:: Document excerpt ::
We’ve always tried to adapt and increase efficiencies, but in response to some of the feedback in this most recent survey, we’ve made a special effort to increase our communication and outreach efforts, adapt our workflows, and provide expanded opportunities for engagement (e.g. special interest groups) and keep curators better informed and “in the loop” about discussions regarding the future sustainability of the DCN after the implementation phase ends in 2021.

We’ve also taken to heart survey feedback indicating that things are running smoothly and that generally, people seem satisfied with their participation and engagement in the community — that we should focus on what’s working and continue to do those things well rather than try to do more in the limited time remaining. We also acknowledge that curators may be at capacity for how much time and effort they can devote to the DCN, considering that DCN participation and data curation itself may only be small parts of their larger job responsibilities.
:::
Work instruction: Retype the stretch from "We’ve also taken" through "larger job responsibilities." in the passage on DCN survey feedback, word for word.
:: Extracted entries ::
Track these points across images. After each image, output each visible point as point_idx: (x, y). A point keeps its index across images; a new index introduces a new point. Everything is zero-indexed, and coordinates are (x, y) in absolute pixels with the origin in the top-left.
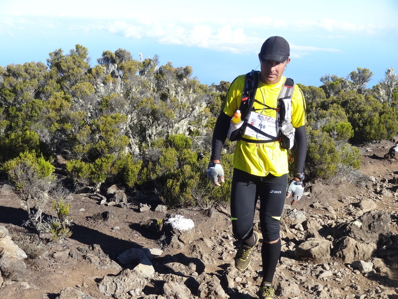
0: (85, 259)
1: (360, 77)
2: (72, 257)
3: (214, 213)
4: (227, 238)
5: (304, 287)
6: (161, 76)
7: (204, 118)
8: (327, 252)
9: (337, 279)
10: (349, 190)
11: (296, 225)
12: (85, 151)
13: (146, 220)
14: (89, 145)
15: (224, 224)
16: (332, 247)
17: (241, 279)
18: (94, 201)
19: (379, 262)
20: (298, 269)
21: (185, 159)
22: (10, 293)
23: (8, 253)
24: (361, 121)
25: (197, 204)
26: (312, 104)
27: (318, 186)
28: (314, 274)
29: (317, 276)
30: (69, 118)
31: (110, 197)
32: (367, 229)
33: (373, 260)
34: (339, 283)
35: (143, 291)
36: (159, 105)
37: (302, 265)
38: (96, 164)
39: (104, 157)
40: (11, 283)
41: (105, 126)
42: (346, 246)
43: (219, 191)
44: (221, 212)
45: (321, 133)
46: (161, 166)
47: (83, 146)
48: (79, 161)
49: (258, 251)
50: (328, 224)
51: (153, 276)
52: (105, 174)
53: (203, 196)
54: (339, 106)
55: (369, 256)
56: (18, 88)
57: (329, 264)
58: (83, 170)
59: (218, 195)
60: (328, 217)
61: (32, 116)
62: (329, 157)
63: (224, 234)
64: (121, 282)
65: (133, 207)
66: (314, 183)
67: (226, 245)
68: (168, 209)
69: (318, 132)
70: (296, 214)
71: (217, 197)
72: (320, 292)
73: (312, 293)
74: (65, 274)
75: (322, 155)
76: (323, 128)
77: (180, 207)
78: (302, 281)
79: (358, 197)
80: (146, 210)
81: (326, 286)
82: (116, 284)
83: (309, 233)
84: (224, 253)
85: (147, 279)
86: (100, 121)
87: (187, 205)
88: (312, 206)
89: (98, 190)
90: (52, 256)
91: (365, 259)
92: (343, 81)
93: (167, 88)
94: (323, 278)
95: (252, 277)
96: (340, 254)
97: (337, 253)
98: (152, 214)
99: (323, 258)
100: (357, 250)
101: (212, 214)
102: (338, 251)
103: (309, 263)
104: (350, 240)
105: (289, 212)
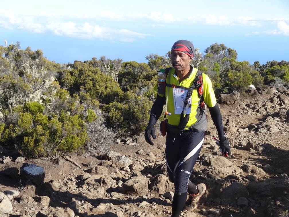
3: (61, 161)
4: (71, 180)
5: (128, 213)
6: (18, 58)
7: (54, 89)
8: (146, 186)
11: (124, 167)
15: (70, 169)
16: (150, 183)
17: (80, 210)
21: (39, 121)
25: (48, 155)
26: (140, 76)
27: (142, 138)
28: (135, 204)
29: (138, 205)
34: (154, 210)
36: (17, 80)
37: (127, 197)
42: (159, 182)
43: (65, 144)
44: (67, 160)
45: (143, 99)
46: (20, 127)
49: (95, 188)
50: (149, 166)
51: (12, 212)
53: (53, 149)
57: (147, 196)
59: (64, 147)
60: (149, 160)
63: (69, 177)
66: (139, 135)
67: (70, 185)
68: (26, 160)
69: (140, 97)
70: (124, 159)
71: (63, 149)
75: (144, 114)
76: (145, 94)
77: (35, 158)
78: (126, 210)
80: (9, 161)
81: (144, 212)
83: (133, 173)
84: (69, 191)
85: (7, 214)
87: (40, 156)
88: (137, 153)
92: (162, 59)
93: (23, 67)
94: (142, 206)
95: (89, 208)
96: (155, 188)
97: (153, 187)
98: (13, 164)
99: (143, 191)
100: (167, 184)
101: (60, 162)
102: (154, 185)
103: (132, 196)
104: (163, 177)
105: (119, 158)
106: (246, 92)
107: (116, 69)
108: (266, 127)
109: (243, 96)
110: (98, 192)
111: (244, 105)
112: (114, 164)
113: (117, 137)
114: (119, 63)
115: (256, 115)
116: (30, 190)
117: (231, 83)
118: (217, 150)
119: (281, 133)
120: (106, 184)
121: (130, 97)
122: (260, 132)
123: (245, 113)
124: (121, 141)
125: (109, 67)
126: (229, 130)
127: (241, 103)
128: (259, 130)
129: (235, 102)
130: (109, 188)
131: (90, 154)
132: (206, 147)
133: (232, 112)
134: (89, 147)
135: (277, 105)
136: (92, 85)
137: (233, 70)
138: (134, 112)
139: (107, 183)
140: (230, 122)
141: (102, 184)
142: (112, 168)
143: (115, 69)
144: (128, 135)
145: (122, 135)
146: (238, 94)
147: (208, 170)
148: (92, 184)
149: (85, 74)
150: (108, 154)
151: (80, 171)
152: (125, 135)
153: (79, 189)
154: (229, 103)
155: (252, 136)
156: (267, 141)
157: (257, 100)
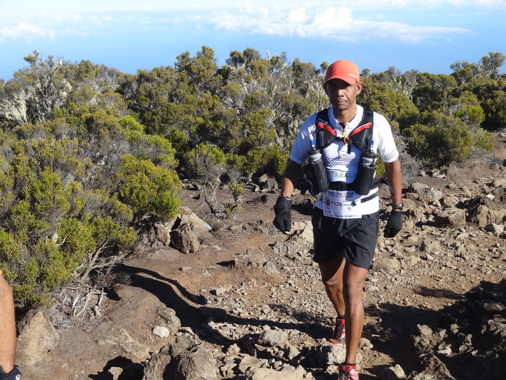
0: (257, 230)
1: (492, 62)
2: (246, 229)
5: (444, 245)
6: (300, 73)
8: (463, 218)
9: (472, 239)
10: (483, 172)
11: (433, 202)
12: (237, 145)
13: (301, 200)
14: (241, 139)
16: (468, 214)
17: (389, 242)
18: (248, 190)
20: (439, 233)
22: (207, 254)
23: (197, 226)
24: (494, 107)
26: (442, 92)
27: (453, 169)
28: (452, 236)
29: (455, 238)
30: (221, 115)
31: (263, 185)
32: (500, 201)
34: (474, 242)
35: (309, 252)
36: (300, 100)
37: (442, 230)
38: (249, 156)
39: (255, 149)
40: (205, 246)
41: (254, 121)
42: (479, 213)
45: (454, 119)
47: (236, 140)
48: (232, 154)
50: (464, 201)
52: (257, 165)
54: (471, 93)
55: (501, 220)
56: (153, 92)
57: (465, 228)
58: (237, 161)
60: (463, 195)
61: (168, 120)
62: (461, 140)
64: (291, 245)
66: (448, 166)
69: (450, 118)
70: (433, 192)
72: (458, 247)
73: (451, 249)
74: (243, 241)
75: (455, 138)
76: (455, 114)
78: (442, 241)
79: (492, 178)
80: (298, 194)
81: (463, 243)
82: (287, 247)
83: (447, 206)
86: (249, 117)
88: (448, 187)
89: (250, 180)
90: (229, 229)
91: (497, 222)
92: (474, 67)
94: (460, 238)
95: (398, 240)
96: (474, 220)
97: (472, 219)
98: (305, 197)
99: (460, 223)
100: (489, 215)
102: (472, 217)
103: (447, 228)
104: (483, 207)
105: (426, 191)
107: (410, 83)
110: (406, 225)
112: (421, 197)
113: (421, 169)
114: (413, 76)
120: (415, 216)
121: (437, 117)
124: (426, 173)
125: (400, 82)
130: (418, 221)
138: (442, 136)
139: (417, 215)
141: (410, 217)
142: (419, 202)
143: (408, 83)
144: (435, 166)
145: (427, 166)
149: (369, 91)
150: (412, 186)
152: (432, 166)
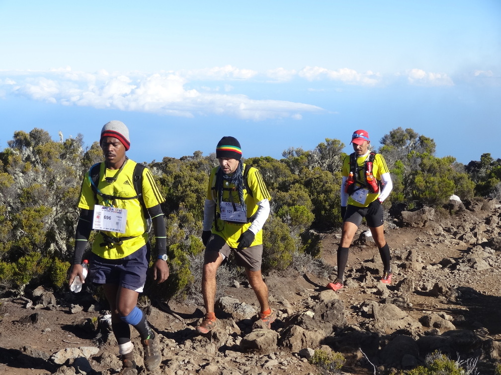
1: (329, 150)
3: (154, 310)
6: (88, 162)
8: (274, 341)
9: (283, 367)
12: (6, 250)
13: (79, 320)
14: (11, 242)
15: (166, 322)
16: (280, 337)
17: (183, 372)
18: (18, 306)
19: (327, 349)
20: (244, 360)
24: (327, 203)
26: (273, 184)
27: (273, 278)
28: (259, 364)
29: (262, 366)
31: (37, 300)
32: (320, 319)
33: (321, 347)
34: (284, 371)
37: (248, 357)
38: (20, 264)
39: (28, 255)
41: (28, 220)
42: (293, 335)
45: (273, 219)
47: (4, 244)
49: (202, 346)
52: (30, 275)
54: (302, 186)
55: (318, 344)
57: (275, 354)
58: (5, 271)
62: (281, 245)
65: (64, 309)
70: (244, 308)
75: (274, 242)
76: (277, 213)
78: (246, 371)
80: (79, 311)
83: (257, 325)
84: (165, 349)
86: (22, 216)
89: (22, 293)
91: (314, 347)
92: (310, 155)
94: (267, 367)
95: (194, 370)
96: (286, 343)
97: (284, 343)
98: (85, 315)
99: (270, 348)
100: (304, 338)
101: (152, 311)
102: (285, 340)
103: (254, 354)
104: (297, 328)
105: (236, 306)
106: (446, 207)
108: (469, 262)
109: (439, 214)
110: (206, 351)
111: (441, 229)
113: (235, 278)
115: (458, 244)
116: (113, 347)
117: (420, 193)
118: (387, 296)
119: (493, 271)
120: (218, 339)
122: (459, 270)
123: (441, 242)
124: (240, 284)
126: (409, 267)
127: (436, 225)
128: (458, 267)
129: (424, 224)
130: (222, 345)
131: (194, 301)
132: (371, 293)
133: (419, 240)
134: (193, 290)
135: (496, 229)
136: (195, 200)
137: (424, 171)
139: (220, 338)
140: (412, 254)
141: (212, 340)
145: (242, 275)
146: (431, 212)
147: (368, 323)
148: (198, 340)
149: (185, 182)
150: (220, 301)
151: (181, 324)
153: (180, 347)
154: (416, 226)
155: (445, 276)
156: (468, 282)
157: (464, 221)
:::
Solved exercise:
We’ve also taken to heart survey feedback indicating that things are running smoothly and that generally, people seem satisfied with their participation and engagement in the community — that we should focus on what’s working and continue to do those things well rather than try to do more in the limited time remaining. We also acknowledge that curators may be at capacity for how much time and effort they can devote to the DCN, considering that DCN participation and data curation itself may only be small parts of their larger job responsibilities.